A new guru
I’m pleased to announce I’ve just been officially promoted to the status of Guru.
You may not have heard about this elsewhere, but on the blog of the newspaper editor’s conference which I spoke at in Moscow this week, I was designated as the BBC’s “interactivity guru”. Now I didn’t want to quibble publicly but I have a feeling that those in the department who know more than me about interactivity might be a bit bemused at this, outraged even. So, apologies to them for my sudden elevation.
But I must say it’s quite a cool title.
What else did I learn from the conference? There was an impressive and varied cast list, ranging from Vladimir Putin to Google News, so here are some snippets:
• President Putin emphatically did not agree with the conference’s view that freedom of the press in Russia leaves a lot to be desired. You can read his response here. You can see from his expression he wasn’t impressed.

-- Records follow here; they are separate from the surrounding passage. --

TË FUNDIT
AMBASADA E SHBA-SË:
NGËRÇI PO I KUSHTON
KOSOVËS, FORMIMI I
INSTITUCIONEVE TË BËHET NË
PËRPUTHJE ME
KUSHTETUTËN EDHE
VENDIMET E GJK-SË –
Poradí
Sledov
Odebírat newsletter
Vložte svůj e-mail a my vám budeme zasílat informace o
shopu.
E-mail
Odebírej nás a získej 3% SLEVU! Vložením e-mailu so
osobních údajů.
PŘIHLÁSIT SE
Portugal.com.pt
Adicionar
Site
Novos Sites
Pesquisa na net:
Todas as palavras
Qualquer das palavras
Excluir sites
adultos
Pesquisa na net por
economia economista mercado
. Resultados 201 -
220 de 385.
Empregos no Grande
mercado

• Most major newspapers are now extremely serious about their websites and digital services. From what was arguably a slow start by many, they are now taking notes from us and others who got ahead early. My feeling is we’re still among the leaders in many areas – particularly AV and breaking news, where I think it will take them longer to catch up. But we can’t be complacent.

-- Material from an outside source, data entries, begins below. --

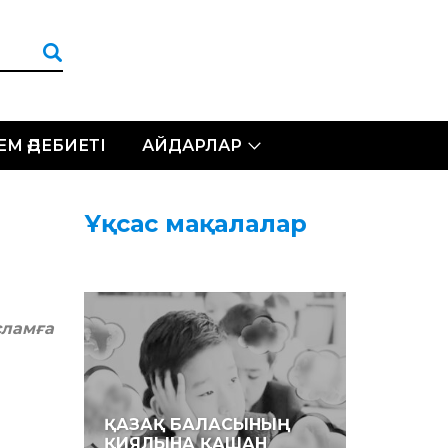
ЛЕМ ӘДЕБИЕТІ
АЙДАРЛАР
Ұқсас мақалалар
сламға
ҚАЗАҚ БАЛАСЫНЫҢ
ҚИЯЛЫНА ҚАШАН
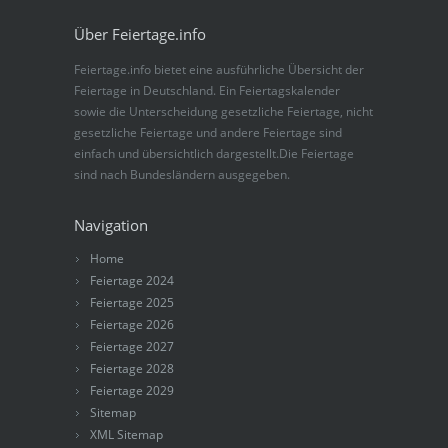
Über Feiertage.info
Feiertage.info bietet eine ausführliche Übersicht der
Feiertage in Deutschland. Ein Feiertagskalender
sowie die Unterscheidung gesetzliche Feiertage, nicht
gesetzliche Feiertage und andere Feiertage sind
einfach und übersichtlich dargestellt.Die Feiertage
sind nach Bundesländern ausgegeben.
Navigation
Home
Feiertage 2024
Feiertage 2025
Feiertage 2026
Feiertage 2027
Feiertage 2028
Feiertage 2029
Sitemap
XML Sitemap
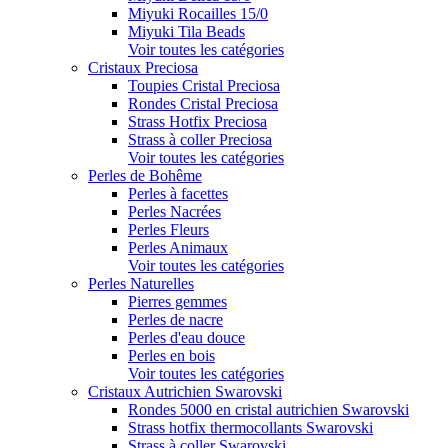
Miyuki Rocailles 15/0
Miyuki Tila Beads
Voir toutes les catégories
Cristaux Preciosa
Toupies Cristal Preciosa
Rondes Cristal Preciosa
Strass Hotfix Preciosa
Strass à coller Preciosa
Voir toutes les catégories
Perles de Bohême
Perles à facettes
Perles Nacrées
Perles Fleurs
Perles Animaux
Voir toutes les catégories
Perles Naturelles
Pierres gemmes
Perles de nacre
Perles d'eau douce
Perles en bois
Voir toutes les catégories
Cristaux Autrichien Swarovski
Rondes 5000 en cristal autrichien Swarovski
Strass hotfix thermocollants Swarovski
Strass à coller Swarovski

• “Convergence” was a much-used word. Listening to people like the Washington Post describe their plans, it struck me that they are almost a mirror image of ours. As a broadcaster we do audio and video like no-one else and have added what I think Emily Bell once called “a rampaging global online newspaper” only recently. The papers, on the other hand, already have global brands for their text services and are now busy getting to grips with AV. But for all of us, one of the keys to survival will be how good we are at integrating the old and new bits of our operations, changing the culture of our organisations and providing a seamless offering to users
• Starting each day early with a working “editor’s breakfast” and ending it with a networking event fuelled by free vodka makes for a rather punishing schedule
• Google News don’t want to be editors, or publishers. In an attempt (only partly successful) to allay the fears of the assembled editors, they described themselves as computer scientists and said their main interest was to get people OFF their site as quickly as possible, to the news sources they list. Product manager Nathan Stoll (who looked alarmingly young to me) said their aim was to work with news organisations, to give people greater diversity of information and “to make readers passionate about news”.

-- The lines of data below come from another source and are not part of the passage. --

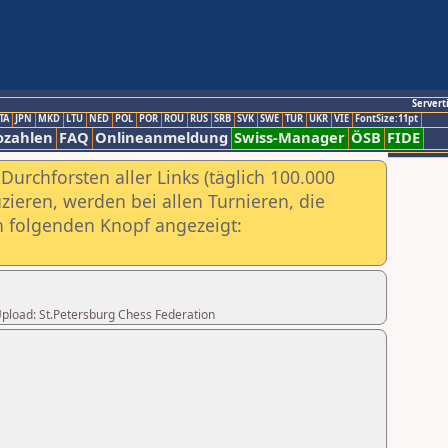
Servert
TA
JPN
MKD
LTU
NED
POL
POR
ROU
RUS
SRB
SVK
SWE
TUR
UKR
VIE
FontSize:11pt
ozahlen
FAQ
Onlineanmeldung
Swiss-Manager
ÖSB
FIDE
urchforsten aller Links (täglich 100.000
ieren, werden bei allen Turnieren, die
ch folgenden Knopf angezeigt:
 Upload: St.Petersburg Chess Federation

• News agencies hope to have a guaranteed future in the changing media world, because, according to AFP’s Pierre Louette, “content is king, and we deliver it”.
• Microsoft have developed new software which they say will make newspapers (and text in general) easier and more fun to read online. They’ve developed something called “Times Reader” with the New York Times which eliminates scrolling, adapts to fit to any screen size and has clearer fonts. Bill Hill, head of advanced reading technologies at Microsoft, delivered his speech in ponytail, beard, kilt and sporran, which I thought made it doubly impressive. You can read about it here.
Aside from the guru designation, how did my speech go down? Well I managed to answer one questioner who quizzed me in French, which was a bit of a personal triumph, but that aside, the gist was that BBC News is doing more with interactivity than most other major news organisations, particularly when it comes to integrating it usefully into our journalism, which for me is the acid test.
But they also got the message that to do this well needs resources and commitment.